DATA TO PROCESS>
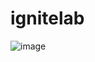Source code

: # ignitelab

![image](https://user-images.githubusercontent.com/79944203/196515290-b251fd78-94da-4dcf-b166-aa875e6d6420.png)
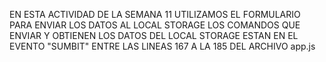 EN ESTA ACTIVIDAD DE LA SEMANA 11 UTILIZAMOS EL FORMULARIO PARA ENVIAR LOS DATOS AL LOCAL STORAGE
LOS COMANDOS QUE ENVIAR Y OBTIENEN LOS DATOS DEL LOCAL STORAGE ESTAN EN EL EVENTO "SUMBIT" ENTRE LAS LINEAS 167 A LA 185 DEL ARCHIVO app.js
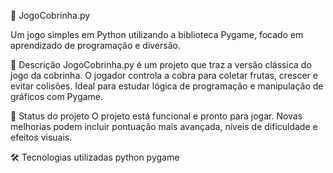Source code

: 🐍 JogoCobrinha.py 

Um jogo simples em Python utilizando a biblioteca Pygame, focado em aprendizado de programação e diversão.

📌 Descrição JogoCobrinha.py é um projeto que traz a versão clássica do jogo da cobrinha. O jogador controla a cobra para coletar frutas, crescer e evitar colisões. Ideal para estudar lógica de programação e manipulação de gráficos com Pygame.

🚧 Status do projeto O projeto está funcional e pronto para jogar. Novas melhorias podem incluir pontuação mais avançada, níveis de dificuldade e efeitos visuais.

🛠 Tecnologias utilizadas
python
pygame
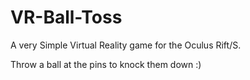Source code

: # VR-Ball-Toss

A very Simple Virtual Reality game for the Oculus Rift/S.

Throw a ball at the pins to knock them down :)
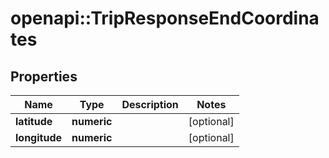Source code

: # openapi::TripResponseEndCoordinates

## Properties
Name | Type | Description | Notes
------------ | ------------- | ------------- | -------------
**latitude** | **numeric** |  | [optional] 
**longitude** | **numeric** |  | [optional] 


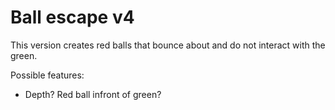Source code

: # Ball escape v4
This version creates red balls that bounce about and do not interact with the green.

Possible features:
- Depth? Red ball infront of green?
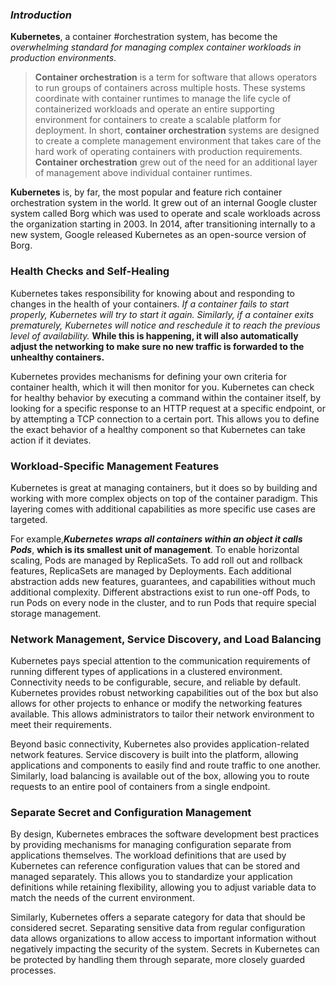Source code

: ### ***Introduction***

 **Kubernetes**, a container #orchestration system, has become the *overwhelming standard for managing complex container workloads in production environments*.

> **Container orchestration** is a term for software that allows operators to run groups of containers across multiple hosts. These systems coordinate with container runtimes to manage the life cycle of containerized workloads and operate an entire supporting environment for containers to create a scalable platform for deployment.
>  In short, **container orchestration** systems are designed to create a complete management environment that takes care of the hard work of operating containers with production requirements.
>  **Container orchestration** grew out of the need for an additional layer of management above individual container runtimes.

**Kubernetes** is, by far, the most popular and feature rich container orchestration system in the world. It grew out of an internal Google cluster system called Borg which was used to operate and scale workloads across the organization starting in 2003. In 2014, after transitioning internally to a new system, Google released Kubernetes as an open-source version of Borg.


### Health Checks and Self-Healing

Kubernetes takes responsibility for knowing about and responding to changes in the health of your containers. *If a container fails to start properly, Kubernetes will try to start it again. Similarly, if a container exits prematurely, Kubernetes will notice and reschedule it to reach the previous level of availability.* **While this is happening, it will also automatically adjust the networking to make sure no new traffic is forwarded to the unhealthy containers.**

Kubernetes provides mechanisms for defining your own criteria for container health, which it will then monitor for you. Kubernetes can check for healthy behavior by executing a command within the container itself, by looking for a specific response to an HTTP request at a specific endpoint, or by attempting a TCP connection to a certain port. This allows you to define the exact behavior of a healthy component so that Kubernetes can take action if it deviates.


### Workload-Specific Management Features

Kubernetes is great at managing containers, but it does so by building and working with more complex objects on top of the container paradigm. This layering comes with additional capabilities as more specific use cases are targeted.

For example,***Kubernetes wraps all containers within an object it calls Pods***, **which is its smallest unit of management**. To enable horizontal scaling, Pods are managed by ReplicaSets. To add roll out and rollback features, ReplicaSets are managed by Deployments. Each additional abstraction adds new features, guarantees, and capabilities without much additional complexity. Different abstractions exist to run one-off Pods, to run Pods on every node in the cluster, and to run Pods that require special storage management.

### Network Management, Service Discovery, and Load Balancing

Kubernetes pays special attention to the communication requirements of running different types of applications in a clustered environment. Connectivity needs to be configurable, secure, and reliable by default. Kubernetes provides robust networking capabilities out of the box but also allows for other projects to enhance or modify the networking features available. This allows administrators to tailor their network environment to meet their requirements.

Beyond basic connectivity, Kubernetes also provides application-related network features. Service discovery is built into the platform, allowing applications and components to easily find and route traffic to one another. Similarly, load balancing is available out of the box, allowing you to route requests to an entire pool of containers from a single endpoint.

### Separate Secret and Configuration Management

By design, Kubernetes embraces the software development best practices by providing mechanisms for managing configuration separate from applications themselves. The workload definitions that are used by Kubernetes can reference configuration values that can be stored and managed separately. This allows you to standardize your application definitions while retaining flexibility, allowing you to adjust variable data to match the needs of the current environment.

Similarly, Kubernetes offers a separate category for data that should be considered secret. Separating sensitive data from regular configuration data allows organizations to allow access to important information without negatively impacting the security of the system. Secrets in Kubernetes can be protected by handling them through separate, more closely guarded processes.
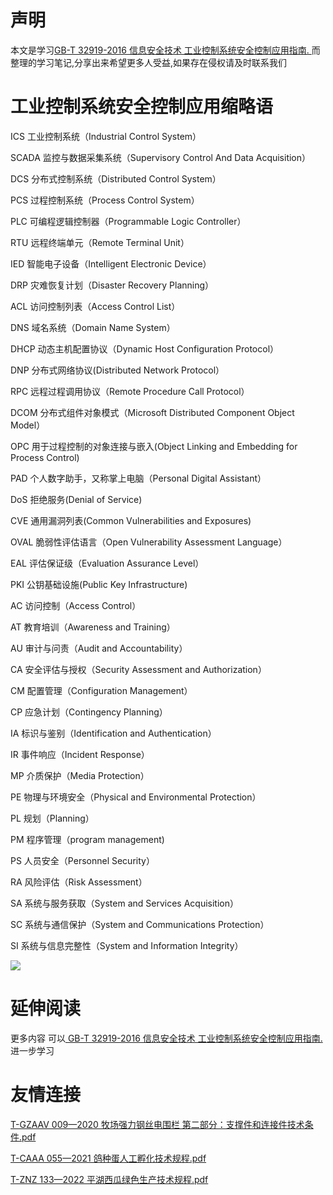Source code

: # 声明 
本文是学习[GB-T 32919-2016 信息安全技术 工业控制系统安全控制应用指南. ](https://siduwenku.com/view/585?f=new_2023)而整理的学习笔记,分享出来希望更多人受益,如果存在侵权请及时联系我们
# 工业控制系统安全控制应用缩略语  
  
ICS 工业控制系统（Industrial Control System）  
  
SCADA 监控与数据采集系统（Supervisory Control And Data Acquisition）  
  
DCS 分布式控制系统（Distributed Control System）  
  
PCS 过程控制系统（Process Control System）  
  
PLC 可编程逻辑控制器（Programmable Logic Controller）  
  
RTU 远程终端单元（Remote Terminal Unit）  
  
IED 智能电子设备（Intelligent Electronic Device）  
  
DRP 灾难恢复计划（Disaster Recovery Planning）  
  
ACL 访问控制列表（Access Control List）  
  
DNS 域名系统（Domain Name System）  
  
DHCP 动态主机配置协议（Dynamic Host Configuration Protocol）  
  
DNP 分布式网络协议(Distributed Network Protocol）  
  
RPC 远程过程调用协议（Remote Procedure Call Protocol）  
  
DCOM 分布式组件对象模式（Microsoft Distributed Component Object Model）  
  
OPC 用于过程控制的对象连接与嵌入(Object Linking and Embedding for Process Control)  
  
PAD 个人数字助手，又称掌上电脑（Personal Digital Assistant）  
  
DoS 拒绝服务(Denial of Service)  
  
CVE 通用漏洞列表(Common Vulnerabilities and Exposures)  
  
OVAL 脆弱性评估语言（Open Vulnerability Assessment Language）  
  
EAL 评估保证级（Evaluation Assurance Level）  
  
PKI 公钥基础设施(Public Key Infrastructure)  
  
AC 访问控制（Access Control）  
  
AT 教育培训（Awareness and Training）  
  
AU 审计与问责（Audit and Accountability）  
  
CA 安全评估与授权（Security Assessment and Authorization）  
  
CM 配置管理（Configuration Management）  
  
CP 应急计划（Contingency Planning）  
  
IA 标识与鉴别（Identification and Authentication）  
  
IR 事件响应（Incident Response）  
  
MP 介质保护（Media Protection）  
  
PE 物理与环境安全（Physical and Environmental Protection）  
  
PL 规划（Planning）  
  
PM 程序管理（program management)  
  
PS 人员安全（Personnel Security）  
  
RA 风险评估（Risk Assessment）  
  
SA 系统与服务获取（System and Services Acquisition）  
  
SC 系统与通信保护（System and Communications Protection）  
  
SI 系统与信息完整性（System and Information Integrity）  
  

![](http://public.host.github5.com/media/fengmian.png)
# 延伸阅读 
 更多内容 可以[ GB-T 32919-2016 信息安全技术 工业控制系统安全控制应用指南. ](https://siduwenku.com/view/585?f=2023)进一步学习

# 友情连接
[T-GZAAV 009—2020 牧场强力钢丝电围栏 第二部分：支撑件和连接件技术条件.pdf](http://github5.com/view/59300?f=new)

[T-CAAA 055—2021 鸽种蛋人工孵化技术规程.pdf](http://github5.com/view/63791?f=new)

[T-ZNZ 133—2022 平湖西瓜绿色生产技术规程.pdf](http://github5.com/view/66838?f=new)
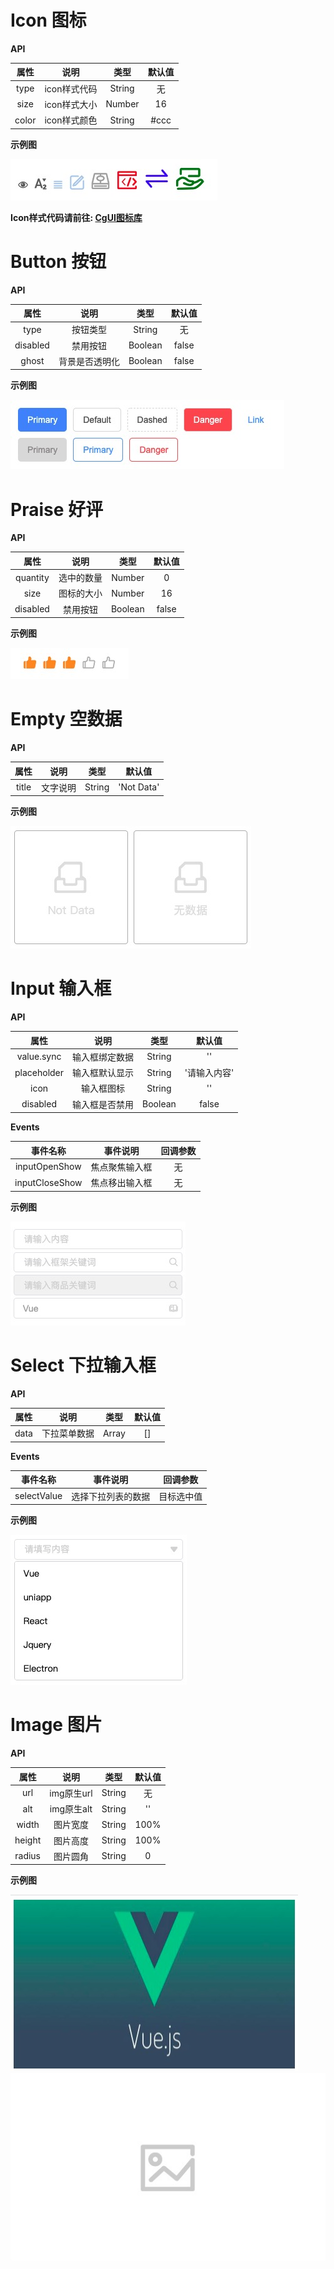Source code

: # Icon 图标

**API**

| 属性 | 说明 | 类型 | 默认值 |
| :-: | :-: | :-: | :-: |
| type | icon样式代码 | String | 无 |
| size | icon样式大小 | Number | 16 |
| color | icon样式颜色 | String | #ccc |

**示例图**

![Icon示例图](./image/icon.jpeg)

**Icon样式代码请前往: [CgUI图标库](http://icon.codegorgeous.top)**

# Button 按钮

**API**

| 属性 | 说明 | 类型 | 默认值 |
| :-: | :-: | :-: | :-: |
| type | 按钮类型 | String | 无 |
| disabled | 禁用按钮 | Boolean | false |
| ghost | 背景是否透明化 | Boolean | false |

**示例图**

![Button示例图](./image/button.jpeg)

# Praise 好评

**API**

| 属性 | 说明 | 类型 | 默认值 |
| :-: | :-: | :-: | :-: |
| quantity | 选中的数量 | Number | 0 |
| size | 图标的大小 | Number | 16 |
| disabled | 禁用按钮 | Boolean | false |

**示例图**

![Praise示例图](./image/praise.jpeg)

# Empty 空数据

**API**

| 属性 | 说明 | 类型 | 默认值 |
| :-: | :-: | :-: | :-: |
| title | 文字说明 | String | 'Not Data' |


**示例图**

![Empty示例图](./image/empty.jpeg)

# Input 输入框

**API**

| 属性 | 说明 | 类型 | 默认值 |
| :-: | :-: | :-: | :-: |
| value.sync | 输入框绑定数据 | String | '' |
| placeholder | 输入框默认显示 | String | '请输入内容' |
| icon | 输入框图标 | String | '' |
| disabled | 输入框是否禁用 | Boolean | false |


**Events**

| 事件名称 | 事件说明 | 回调参数 |
| :-: | :-: | :-: |
| inputOpenShow | 焦点聚焦输入框 | 无 |
| inputCloseShow | 焦点移出输入框 | 无 |

**示例图**

![Input示例图](./image/Input.jpeg)

# Select 下拉输入框

**API**

| 属性 | 说明 | 类型 | 默认值 |
| :-: | :-: | :-: | :-: |
| data | 下拉菜单数据 | Array | [] |

**Events**

| 事件名称 | 事件说明 | 回调参数 |
| :-: | :-: | :-: |
| selectValue | 选择下拉列表的数据 | 目标选中值 |

**示例图**

![Select示例图](./image/Select.jpeg)

# Image 图片

**API**

| 属性 | 说明 | 类型 | 默认值 |
| :-: | :-: | :-: | :-: |
| url | img原生url | String | 无 |
| alt | img原生alt | String | '' |
| width | 图片宽度 | String | 100% |
| height | 图片高度 | String | 100% |
| radius | 图片圆角 | String | 0 |

**示例图**

![Image示例图](./image/Image.jpeg)
![Image示例图2](./image/Image2.jpeg)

ASSIGNMENT> In how many lines of the entries does "about" appear? Reply with only the number.

TASK ANSWER> 2